• **本文抜粋**
咳とは、外からの異物に対する防御反応です。犬でもよく見られます。

ホコリなどの異物や刺激物、冷たい空気が気管に入ってきたときにも咳は見られますが、生理現象である場合は特に問題ありません。

しかし、病気によって咳が見られることもあります。
咳がひどい場合は、眠ることができなくなり衰弱してしまうこともあります。

咳の原因となる疾患としては、呼吸器疾患、循環器疾患が挙げられます。

犬の「咳」症状の考えられる病気(原因)とは

呼吸器疾患

咳の原因となる呼吸器疾患として気管虚脱が挙げられます。気管虚脱とは、気管軟骨が弱くなってしまうことと気管筋が伸びてしまうことで気管の機能が低下してしまう疾患です。
軽度の気管虚脱の場合、とくに症状が見られないこともあります。進行してきますと、咳やアヒル様呼吸音と呼ばれる「ガーガー」鳴くような呼吸が見られるようになります。さらに進行してきますと、呼吸困難が見られます。舌の色が色になっている場合、チアノーゼと呼ばれる低酸素状態で非常に危険な状態です。最悪の場合は呼吸停止を引き起こし、死に至ることがあります。

• **提示資料**
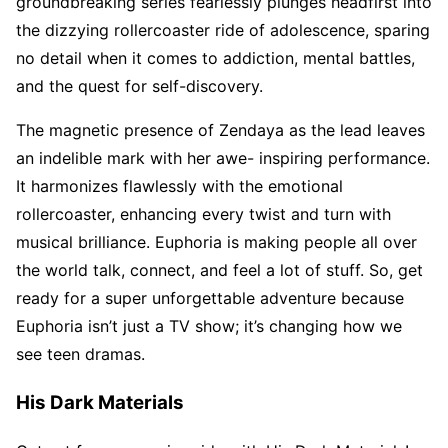
groundbreaking series fearlessly plunges headfirst into
the dizzying rollercoaster ride of adolescence, sparing
no detail when it comes to addiction, mental battles,
and the quest for self-discovery.
The magnetic presence of Zendaya as the lead leaves
an indelible mark with her awe- inspiring performance.
It harmonizes flawlessly with the emotional
rollercoaster, enhancing every twist and turn with
musical brilliance. Euphoria is making people all over
the world talk, connect, and feel a lot of stuff. So, get
ready for a super unforgettable adventure because
Euphoria isn’t just a TV show; it’s changing how we
see teen dramas.
His Dark Materials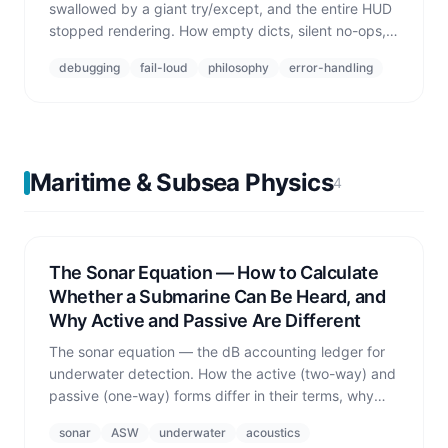
swallowed by a giant try/except, and the entire HUD
stopped rendering. How empty dicts, silent no-ops,
and 'just swallow it' one-liners kill entire features.
debugging
fail-loud
philosophy
error-handling
Maritime & Subsea Physics
4
The Sonar Equation — How to Calculate
Whether a Submarine Can Be Heard, and
Why Active and Passive Are Different
The sonar equation — the dB accounting ledger for
underwater detection. How the active (two-way) and
passive (one-way) forms differ in their terms, why
transmission loss dominates detection range, and
sonar
ASW
underwater
acoustics
what happens if you mix the two up.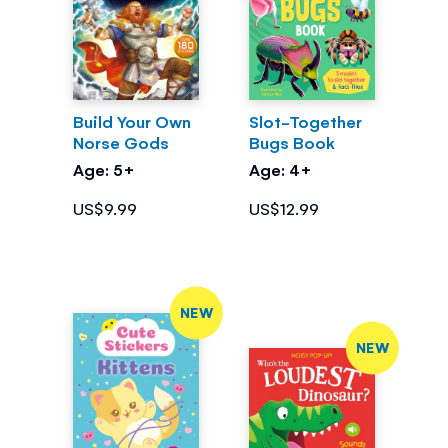
Build Your Own
Slot-Together
Norse Gods
Bugs Book
Age: 5+
Age: 4+
US$9.99
US$12.99
NEW
NEW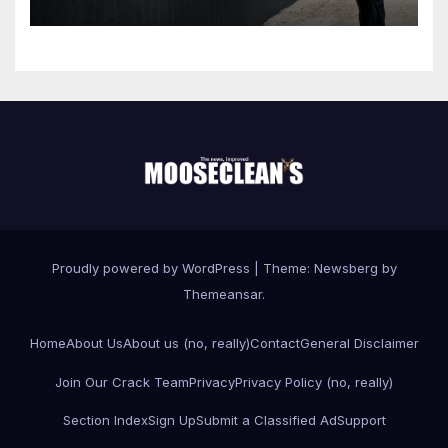
Proudly powered by WordPress
|
Theme:
Newsberg
by
Themeansar
.
Home
About Us
About us (no, really)
Contact
General Disclaimer
Join Our Crack Team
Privacy
Privacy Policy (no, really)
Section Index
Sign Up
Submit a Classified Ad
Support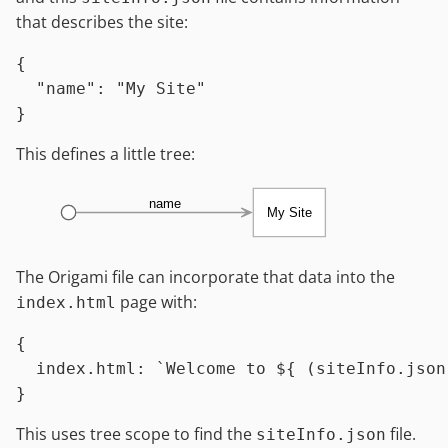
that describes the site:
{
"name"
:
"My Site"
}
This defines a little tree:
name
My Site
The Origami file can incorporate that data into the
page with:
index.html
{

index.html
:
`Welcome to 
${ (siteInfo.json
This uses tree scope to find the
file.
siteInfo.json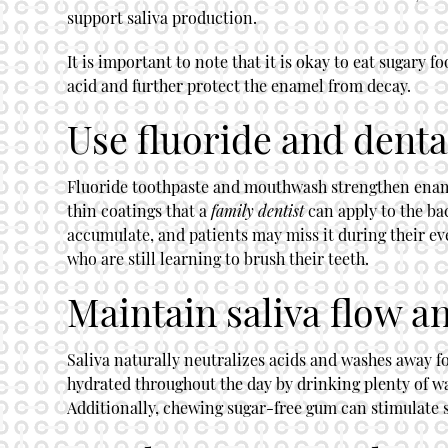
support saliva production.
It is important to note that it is okay to eat sugary
acid and further protect the enamel from decay.
Use fluoride and denta
Fluoride toothpaste and mouthwash strengthen enamel 
thin coatings that a
family dentist
can apply to the bac
accumulate, and patients may miss it during their ev
who are still learning to brush their teeth.
Maintain saliva flow a
Saliva naturally neutralizes acids and washes away fo
hydrated throughout the day by drinking plenty of wa
Additionally, chewing sugar-free gum can stimulate s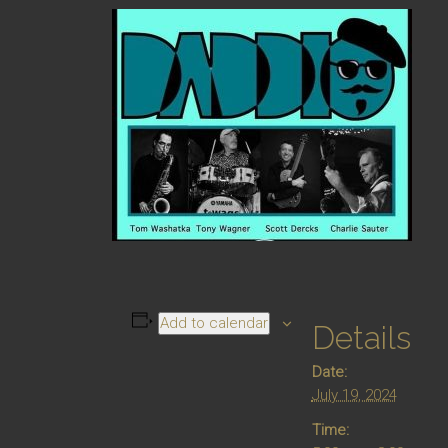
Add to calendar
Details
Date:
July 19, 2024
Time: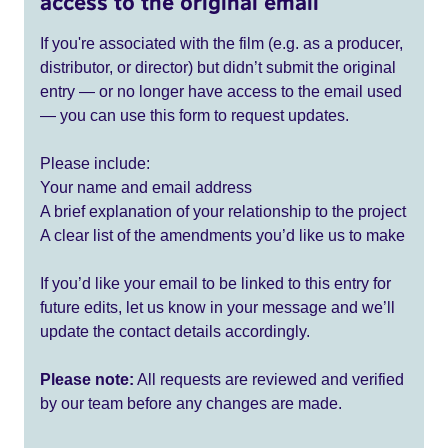
access to the original email
If you're associated with the film (e.g. as a producer,
distributor, or director) but didn’t submit the original
entry — or no longer have access to the email used
— you can use this form to request updates.
Please include:
Your name and email address
A brief explanation of your relationship to the project
A clear list of the amendments you’d like us to make
If you’d like your email to be linked to this entry for
future edits, let us know in your message and we’ll
update the contact details accordingly.
Please note:
All requests are reviewed and verified
by our team before any changes are made.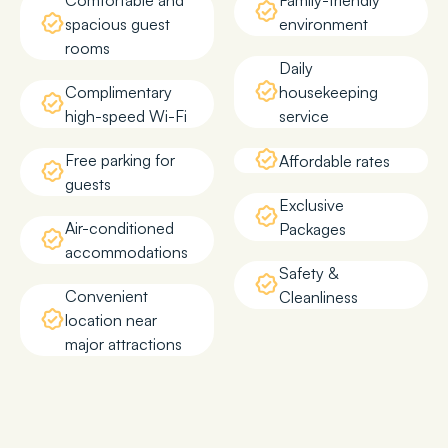
Comfortable and
Family-friendly
spacious guest
environment
rooms
Daily
Complimentary
housekeeping
high-speed Wi-Fi
service
Free parking for
Affordable rates
guests
Exclusive
Air-conditioned
Packages
accommodations
Safety &
Convenient
Cleanliness
location near
major attractions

• **取り組む課題**
A. 犬の咳に関する本文では、気管虚脱はどのような疾患だと説明されていますか。
B. 犬の咳に関する本文を、最後の文に続けて書き進めてください。
上に並んだ行は、本文とは別個の資料です。

• **各課題の解答**
A. 気管軟骨が弱くなることと気管筋が伸びることで、気管の機能が低下してしまう疾患です。

B.
咳の原因となる呼吸器疾患としてケンネルコフという感染症が挙げられます。犬パラインフルエンザウイルス、犬アデノウイルス2型、気管支敗血症菌(ボルデテラ)などの病原体が原因となります。これらの病原体が単独あるいは複合感染によりケンネルコフが発症します。
もっとも特徴的な症状は乾いた咳で、運動時に悪化することがあります。声帯の炎症を伴うときは、鳴き声がかすれたり、咳をした時にガーガーという呼吸音が見られることもあります。
二次的な細菌感染によって分泌物が増加し、乾性から湿性の咳へと変化が見られることがあります。

咳の原因となる呼吸器疾患として慢性気管支炎が挙げられます。慢性気管支炎とは、気管虚脱や心疾患などの具体的な疾患が存在しないにもかかわらず、気道の炎症により湿性の咳が2か月以上持続する疾患です。
気管支から分泌される粘液を排泄する際に咳が出るようになります。
湿性の痰が絡んだような苦しそうな咳が見られます。首の気管を圧迫することで容易に咳が生じます。進行すると運動不耐性、努力性呼吸、チアノーゼが見られるようになります。

循環器疾患

咳の原因となる循環器疾患としては、僧帽弁閉鎖不全症が挙げられます。僧帽弁閉鎖不全症とは、加齢に伴って僧帽弁が変性を起こし正常に閉鎖できなくなる疾患です。全身へ充分な血液を送り出せなくなることで、様々な症状を引き起こします。
僧帽弁閉鎖不全症の初期は症状は認められませんが、進行すると咳が見られるようになります。これは、血液の逆流によって肥大した心臓が、その上に位置する気管支を圧迫してしまうためです。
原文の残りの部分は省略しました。